Turniej FAME MMA 26 niezaprzeczalnie emocjonował od samego początku, co pokazał ćwierćfinałowy pojedynek, w którym Don Diego pokonał Mindę. W innej walce tego rodzaju zmierzyli się Alberto Simao oraz Norman Parke. Kto w tym przypadku okazał się lepszy?
Udział Parke w dogrywce zatrzymany przez medyka
Ta walka bez wątpienia napawała wielu silnymi emocjami. Kursy jasno zapowiadały, że najpewniej to Parke okaże się wygranym. W pierwszej odsłonie było widać, że Norman ma pomysł na ten pojedynek. Ciosy jego przeciwnika raczej nie wytrącały go z równowagi.

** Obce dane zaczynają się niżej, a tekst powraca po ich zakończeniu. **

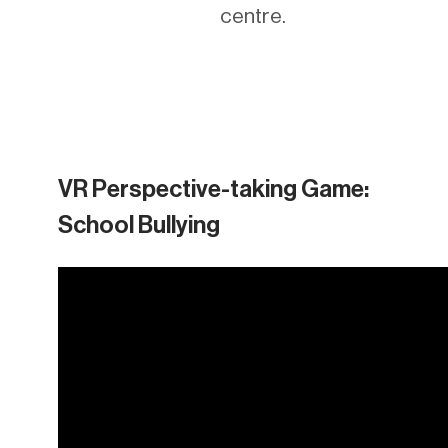
centre.
VR Perspective-taking Game:
School Bullying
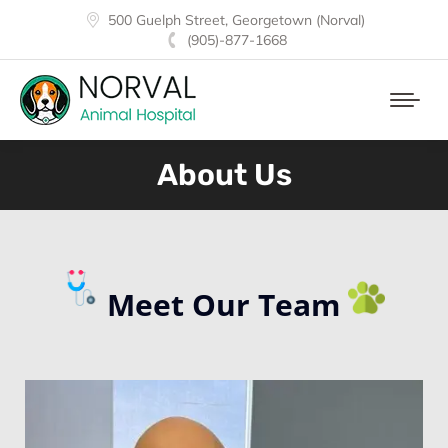
500 Guelph Street, Georgetown (Norval)
(905)-877-1668
About Us
Meet Our Team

W trakcie tak intensywnego starcia nie obeszło się bez trafienia w krocze. Ofiarą był Alberto. Po kolejnych wymianach, sytuacja się odwróciła i to Stormin został nieprzepisowo uderzony - prawdopodobnie doszło do palca w oko. Medyk musiał ocenić, czy może on kontynuować starcie.

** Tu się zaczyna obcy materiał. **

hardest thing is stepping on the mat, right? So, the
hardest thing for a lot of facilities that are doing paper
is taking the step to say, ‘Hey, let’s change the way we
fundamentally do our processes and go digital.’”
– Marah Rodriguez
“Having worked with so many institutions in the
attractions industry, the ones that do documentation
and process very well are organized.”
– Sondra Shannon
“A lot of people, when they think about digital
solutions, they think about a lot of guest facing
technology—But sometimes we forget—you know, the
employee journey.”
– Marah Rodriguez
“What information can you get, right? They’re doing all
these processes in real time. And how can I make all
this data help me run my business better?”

Finalnie z racji wyrównanych rund dla obydwu zawodników miało dojść do dogrywki! Plan ten jednak został pokrzyżowany przez lekarza, który nie dopuścił Normana do kolejnej odsłony. Finalnie to Simao zwyciężył starcie z Parke tym samym przechodząc do finału.
Norman kombinował, kombinował, aż przekombinował.